In his Tuesday speech, Mr. Trudeau will point to the recent report from the United Nations Intergovernmental Panel on Climate Change (IPCC), which called for urgent action to avert catastrophic climate change. The IPCC warned of impacts including more deaths and climate refugees due to extreme weather and rising seas, as well as a greater rate of species extinction.

In a weekend CBC radio interview, Mr. Scheer said the Conservatives would release a climate plan before the October, 2019, election. He said the focus will be “on the need for Canada to reduce global emissions,” but refused to say whether it would commit Canada to meeting its target under the Paris accord. Under that objective, first laid down by former Conservative prime minister Stephen Harper, Canada pledged to reduce GHG emissions by 30 per cent below 2005 levels by 2030.

Saskatchewan’s Mr. Moe has argued that Canada needs to develop technology that would reduce GHGs from fossil-fuel extraction and combustion to sell it to the world. The Ontario government last week announced it is looking for input from citizens as it fashions a plan that would also focus on technology.

Many environmental economists support carbon pricing as the most efficient approach to provide incentives for businesses and consumers to cut GHG emissions. Even global oil companies such as Suncor Energy Corp. and Exxon Mobil Corp. have backed the idea of carbon taxes.

British Columbia introduced a carbon tax in 2008 and accompanied it with cuts to personal and corporate income taxes. Most households in B.C. made out far better with the tax cuts than they paid in the carbon levy.

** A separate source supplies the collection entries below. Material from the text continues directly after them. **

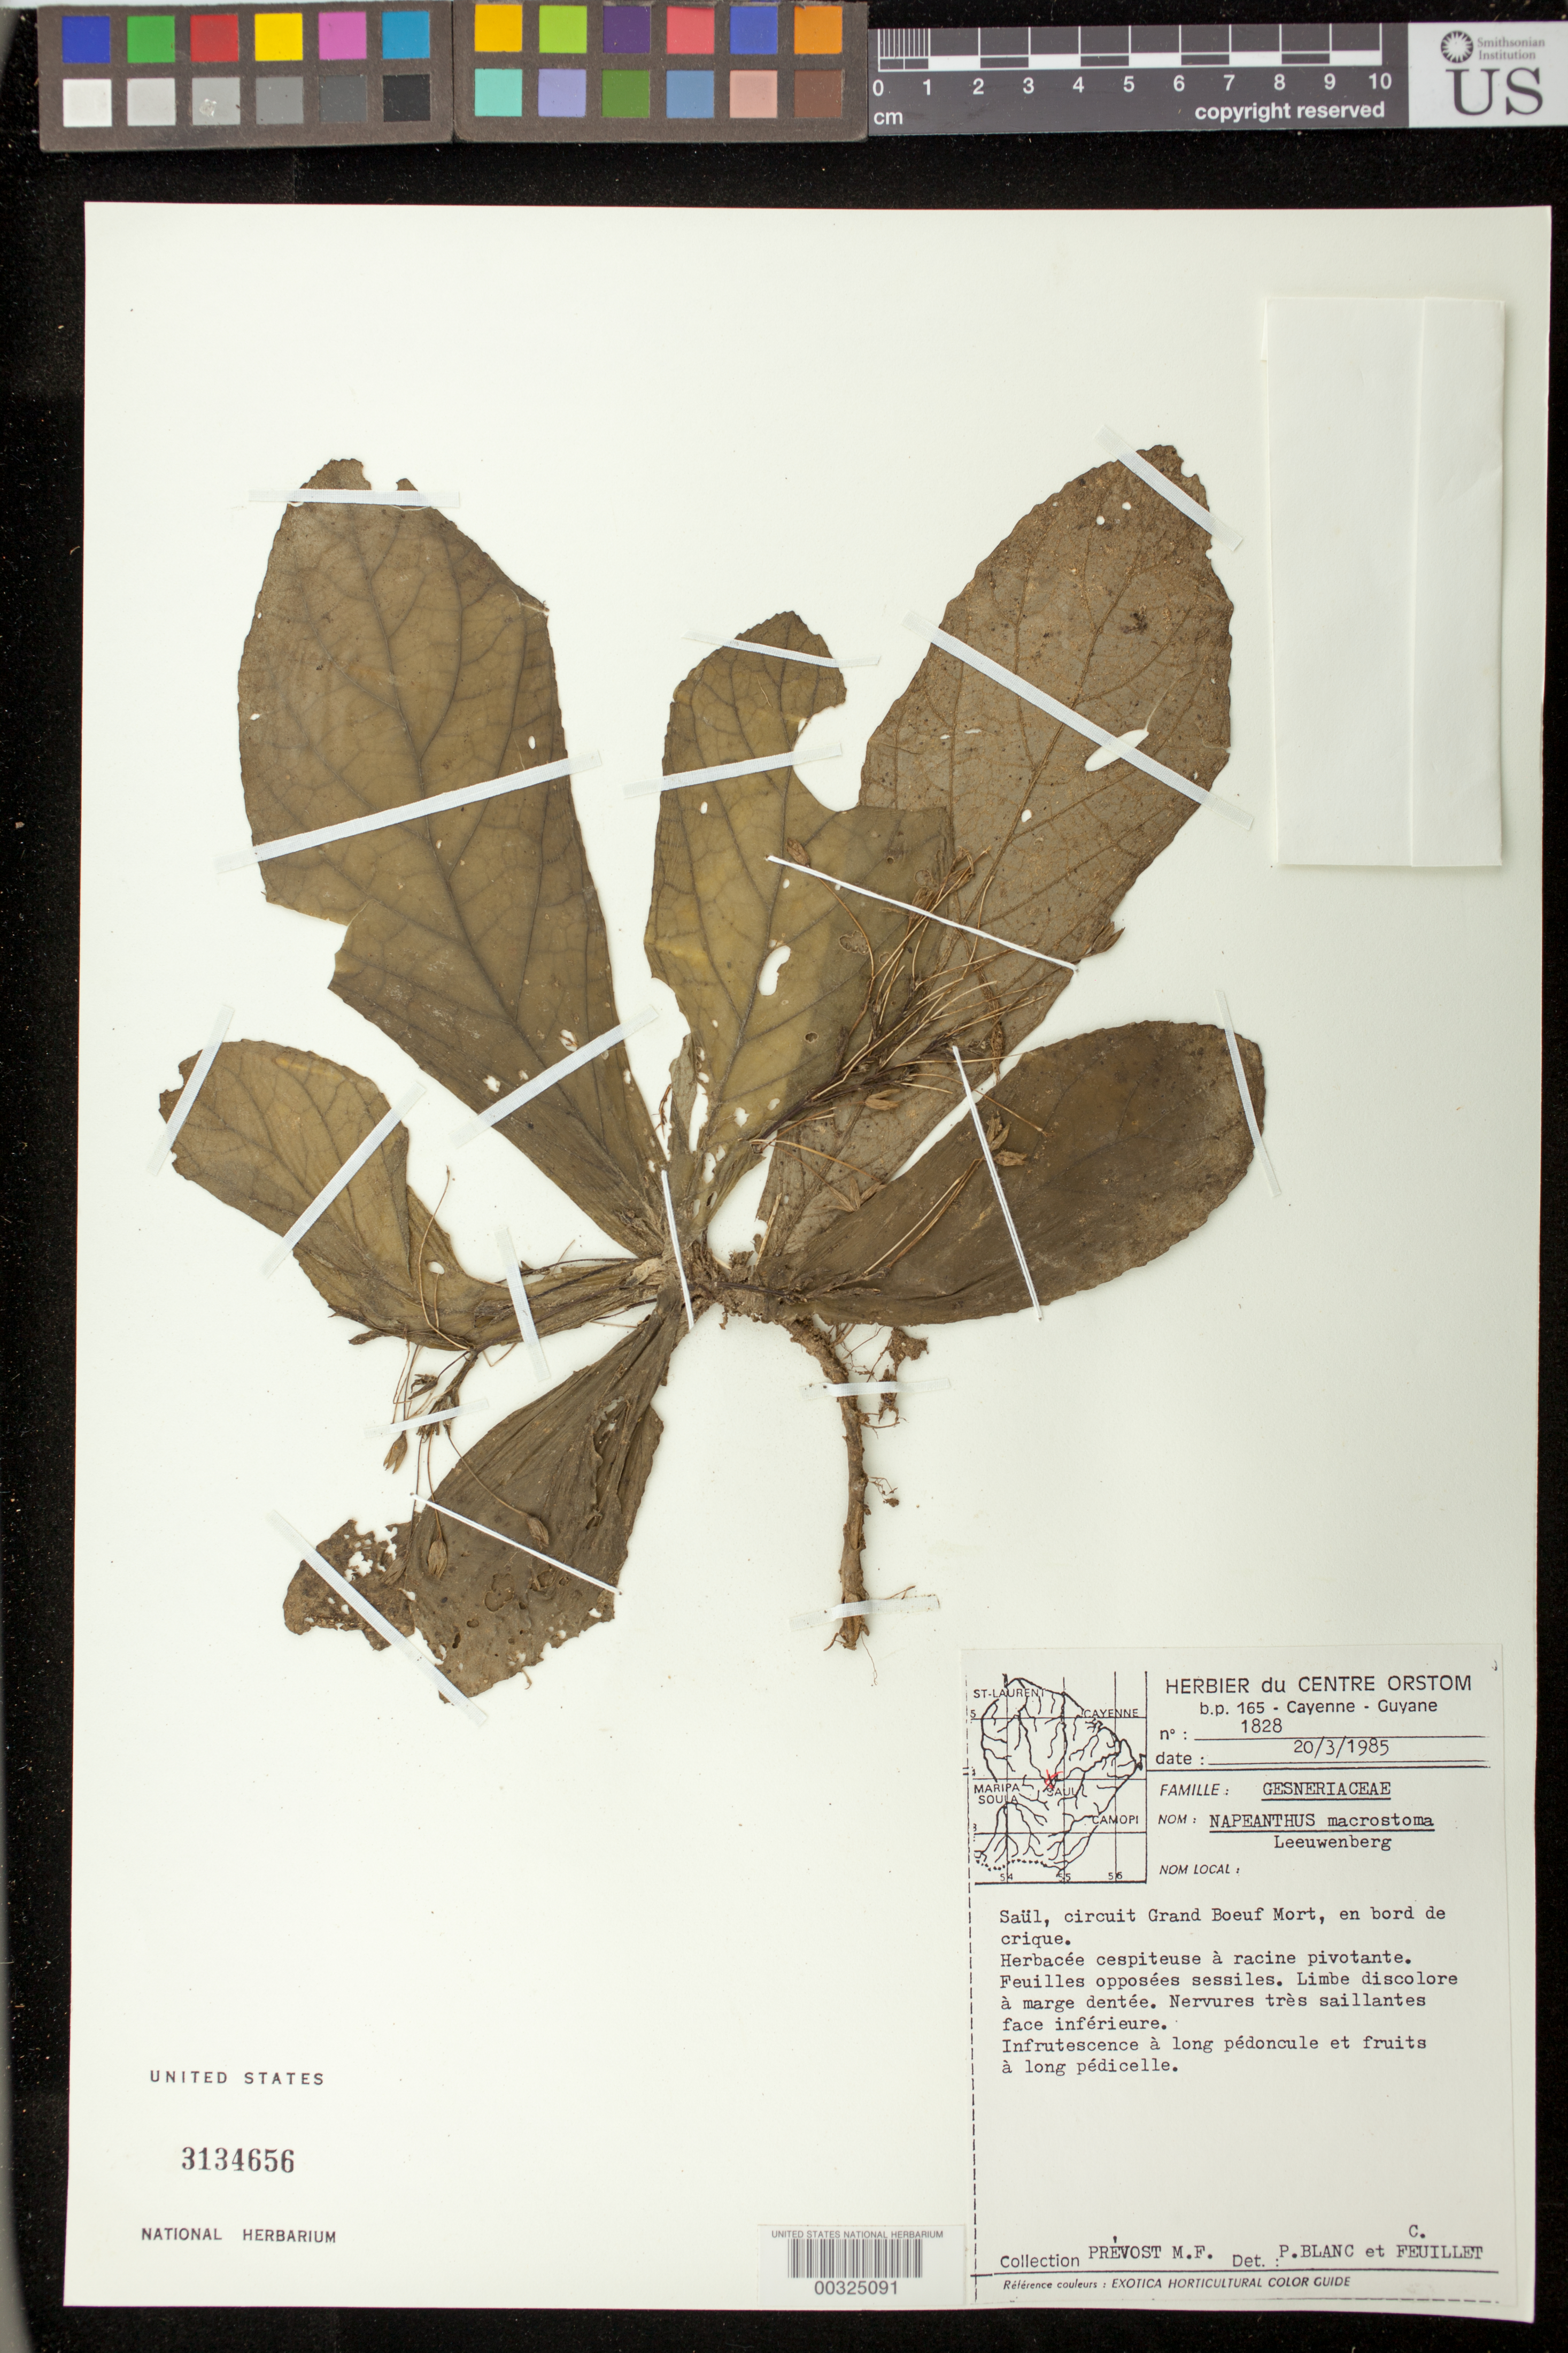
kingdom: Plantae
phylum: Tracheophyta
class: Magnoliopsida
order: Lamiales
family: Gesneriaceae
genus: Napeanthus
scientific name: Napeanthus macrostoma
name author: Leeuwenb.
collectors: M.-F. Prévost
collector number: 1828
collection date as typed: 20 Mar 1985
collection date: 1985-03-20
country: French Guiana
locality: Saül, circuit Grand Boeuf Mort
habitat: en bord de crique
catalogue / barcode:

Between 2007 and 2015, the province’s economy grew more than 17 per cent, while GHG emissions declined by 4.7 per cent.

Still, the imposition of a new tax remains a tough sell politically, said David McLaughlin, Ottawa-based director for climate change at the International Institute for Sustainable Development.

“The threshold for new taxes is pretty low," Mr. McLaughlin said. "And so there is a real onus on the government to explain not just how it will work but why it actually matters. … They have to persuade people that this needs to happen” to avert the worst impacts of climate change, he said.